Wells was the galvanizing force that propelled Brooklyn’s black women into public activism. Her story is well known. Originally from Mississippi, Wells moved to Memphis in the early 1880s and embarked on a career in journalism. In 1889 she became editor and partner of the
Free Speech
, publishing militant editorials against the practice of lynching that was sweeping the South and praising those blacks who resisted. In 1892, lynching hit close to home. Three of Wells’s Memphis friends opened a grocery store, which was ordered closed after it started taking business away from a white grocer across the street. When deputies arrived to enforce the order, a group of black men defiantly defended the store; in the melee that ensued, one of the deputies was shot and seriously wounded. Scores of blacks were rounded up and jailed, while the three grocers were lynched. Wells wrote a series of angry editorials condemning lynching. Provoked into a fury, the local newspaper, speaking on behalf of Memphis’s white citizens, called for
her
—or, since they assumed she was a man,
his
—lynching. It was necessary, the paper insisted, to “brand him in the forehead with a hot iron and perform upon him a surgical operation with a pair of tailor’s shears.”
10

Wells, however, had left town and headed north. Reaching New York, she was met by my grandfather and Fortune, who invited her to continue her anti-lynching campaign in the pages of the
Age.
Brooklyn’s women joined in. “Two colored women,” Wells recalled in her memoir, “said they thought that the women of New York and Brooklyn should do something to show appreciation of my work and to protest the treatment
which I had received.”
11
These two women were Maritcha and Victoria Earle Matthews. Bringing their friends and acquaintances together, they decided to raise money so that Wells could start her paper again.

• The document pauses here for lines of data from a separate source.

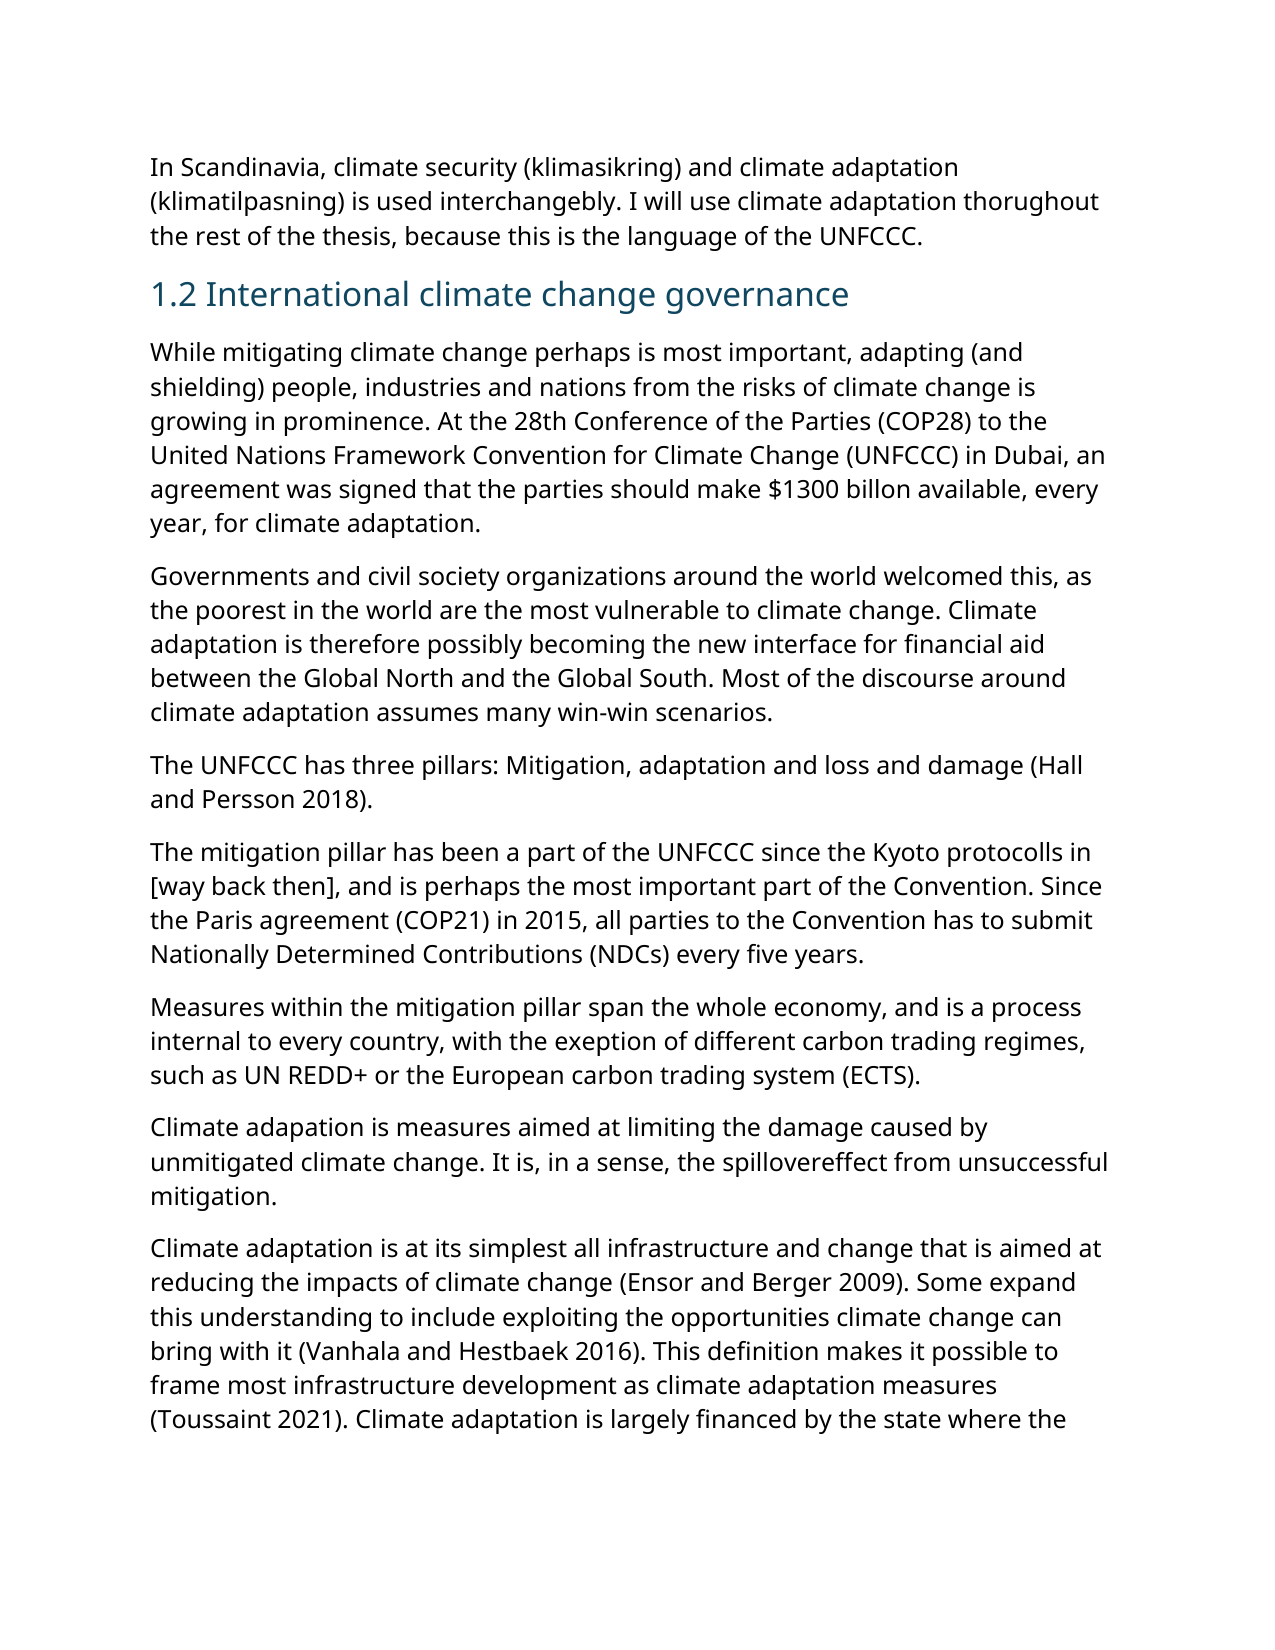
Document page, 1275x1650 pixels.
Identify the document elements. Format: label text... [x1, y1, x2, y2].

subtitle 1.2 International climate change governance [150, 271, 1125, 316]
text In Scandinavia, climate security (klimasikring) and climate adaptation (klimatilpasning) is used interchangebly. I will use climate adaptation thorughout the rest of the thesis, because this is the language of the UNFCCC. [150, 150, 1125, 252]
text The mitigation pillar has been a part of the UNFCCC since the Kyoto protocolls in [way back then], and is perhaps the most important part of the Convention. Since the Paris agreement (COP21) in 2015, all parties to the Convention has to submit Nationally Determined Contributions (NDCs) every five years. [150, 834, 1125, 970]
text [150, 1231, 1125, 1435]
text The UNFCCC has three pillars: Mitigation, adaptation and loss and damage (Hall and Persson 2018). [150, 747, 1125, 815]
text Governments and civil society organizations around the world welcomed this, as the poorest in the world are the most vulnerable to climate change. Climate adaptation is therefore possibly becoming the new interface for financial aid between the Global North and the Global South. Most of the discourse around climate adaptation assumes many win-win scenarios. [150, 558, 1125, 728]
text Measures within the mitigation pillar span the whole economy, and is a process internal to every country, with the exeption of different carbon trading regimes, such as UN REDD+ or the European carbon trading system (ECTS). [150, 989, 1125, 1091]
text Climate adapation is measures aimed at limiting the damage caused by unmitigated climate change. It is, in a sense, the spillovereffect from unsuccessful mitigation. [150, 1110, 1125, 1212]
text While mitigating climate change perhaps is most important, adapting (and shielding) people, industries and nations from the risks of climate change is growing in prominence. At the 28th Conference of the Parties (COP28) to the United Nations Framework Convention for Climate Change (UNFCCC) in Dubai, an agreement was signed that the parties should make $1300 billon available, every year, for climate adaptation. [150, 335, 1125, 539]
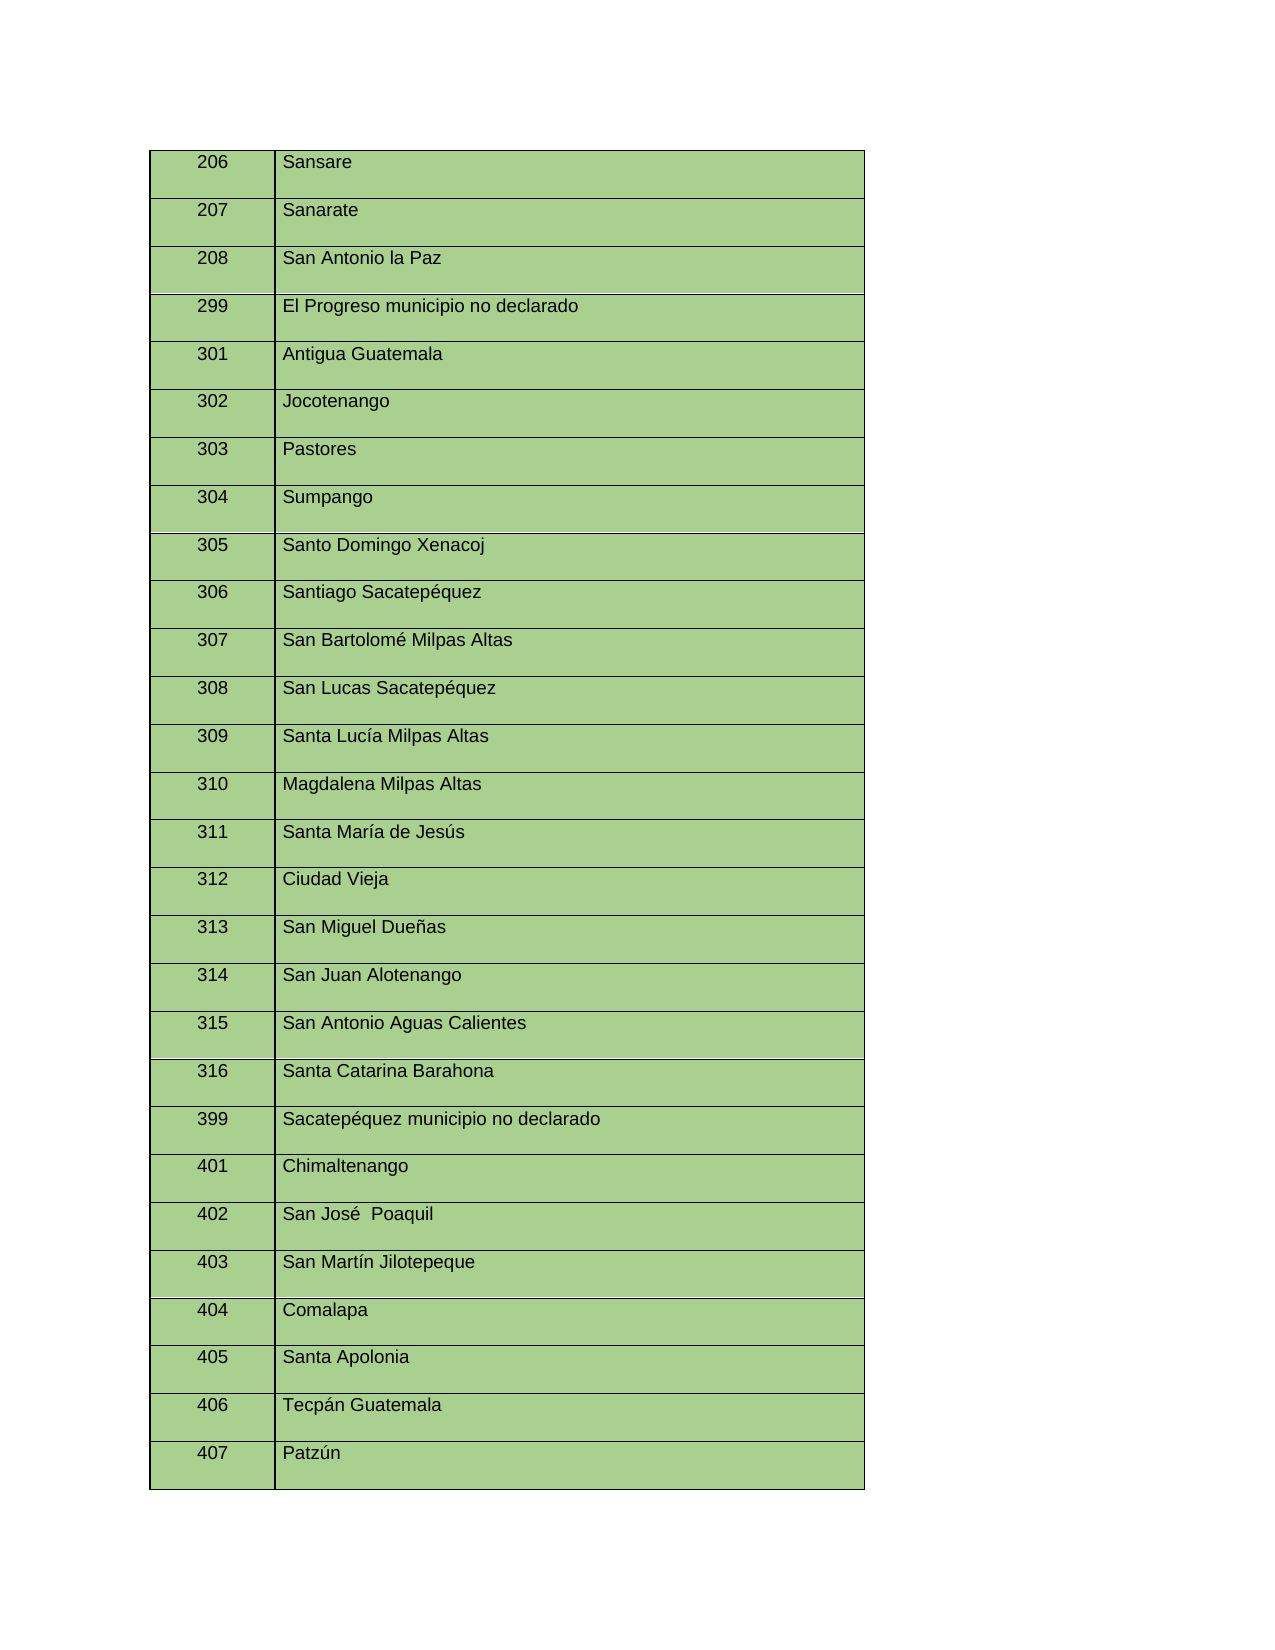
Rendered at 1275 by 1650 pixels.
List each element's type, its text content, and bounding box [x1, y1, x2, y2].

table_cell 306 [151, 581, 274, 628]
table_cell Jocotenango [276, 390, 864, 437]
table_cell 206 [151, 151, 274, 198]
table_cell Pastores [276, 438, 864, 485]
table_cell 310 [151, 773, 274, 819]
table_cell San Antonio la Paz [276, 247, 864, 293]
table_cell 311 [151, 820, 274, 867]
table_cell San Miguel Dueñas [276, 916, 864, 963]
table_cell 314 [151, 964, 274, 1011]
table_cell Antigua Guatemala [276, 342, 864, 389]
table_cell 309 [151, 725, 274, 772]
table_cell 402 [151, 1203, 274, 1250]
table_cell San Juan Alotenango [276, 964, 864, 1011]
table_cell 208 [151, 247, 274, 293]
table_cell 308 [151, 677, 274, 724]
table_cell Tecpán Guatemala [276, 1394, 864, 1441]
table_cell 302 [151, 390, 274, 437]
table_cell 207 [151, 199, 274, 246]
table_cell 407 [151, 1442, 274, 1489]
table_cell 303 [151, 438, 274, 485]
table_cell Sanarate [276, 199, 864, 246]
table_cell San Antonio Aguas Calientes [276, 1012, 864, 1058]
table_cell 399 [151, 1107, 274, 1154]
table_cell Santa María de Jesús [276, 820, 864, 867]
table_cell 305 [151, 534, 274, 580]
table_cell 315 [151, 1012, 274, 1058]
table_cell 301 [151, 342, 274, 389]
table_cell Chimaltenango [276, 1155, 864, 1202]
table_cell 404 [151, 1299, 274, 1345]
table_cell 313 [151, 916, 274, 963]
table_cell 307 [151, 629, 274, 676]
table_cell 312 [151, 868, 274, 915]
table_cell Patzún [276, 1442, 864, 1489]
table_cell Sumpango [276, 486, 864, 532]
table_cell 403 [151, 1251, 274, 1297]
table_cell Santa Apolonia [276, 1346, 864, 1393]
table_cell Comalapa [276, 1299, 864, 1345]
table_cell 304 [151, 486, 274, 532]
table_cell San Bartolomé Milpas Altas [276, 629, 864, 676]
table_cell 406 [151, 1394, 274, 1441]
table_cell 316 [151, 1060, 274, 1106]
table_cell San José Poaquil [276, 1203, 864, 1250]
table_cell 299 [151, 295, 274, 341]
table_cell Santiago Sacatepéquez [276, 581, 864, 628]
table_cell Sansare [276, 151, 864, 198]
table_cell Santo Domingo Xenacoj [276, 534, 864, 580]
table_cell San Lucas Sacatepéquez [276, 677, 864, 724]
table_cell Santa Lucía Milpas Altas [276, 725, 864, 772]
table_cell 401 [151, 1155, 274, 1202]
table_cell Sacatepéquez municipio no declarado [276, 1107, 864, 1154]
table_cell Santa Catarina Barahona [276, 1060, 864, 1106]
table_cell San Martín Jilotepeque [276, 1251, 864, 1297]
table_cell Ciudad Vieja [276, 868, 864, 915]
table_cell El Progreso municipio no declarado [276, 295, 864, 341]
table_cell 405 [151, 1346, 274, 1393]
table_cell Magdalena Milpas Altas [276, 773, 864, 819]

Ida B. Wells-Barnett, journalist and civil rights activist, photograph by Oscar B. Willis, 1893–94 (Photographs and Prints Division, Schomburg Center for Research in Black Culture, The New York Public Library)

 

To that end, the women organized a testimonial dinner for Wells that was held at Lyric Hall on October 5, 1892 (probably around the time of her Brooklyn Literary Union debate with Maritcha). More than two hundred attended; they were, according to Wells, the “best womanhood” of New York and Brooklyn, joined by friends from Boston and Philadelphia. No expense was spared. An electric light at the back of the platform spelled out Wells’s pen name, “Iola.” The programs were
miniature copies of the
Free Speech.
Ushers and committee members wore white silk badges lettered with “Iola.” Floral arrangements included a horn of plenty.
12

In her memoir, Wells spent several pages reminiscing about the event. Barely commenting on the content of her speech, she simply mentioned that she told the story of her friends’ lynching and attempted to account for the “cause of the trouble at home.” She dwelled at much greater length on the emotions her speech stirred up in both herself and her audience. Giving in to “woman’s weakness,” she wept until tears coursed down her cheeks, causing her an embarrassment that doubled once she realized she was without a handkerchief. But it was this very display of emotion, audience members later told her, that “did more to convince cynical and selfish New York of the seriousness of the lynching situation than anything else could have done.” For Wells, the event was a financial success; the organizers raised five hundred dollars on her behalf and also presented her with a gold brooch in the shape of a pen, “an emblem of my chosen profession.” But it was also a professional success, launching Wells’s career as a public activist and speaker.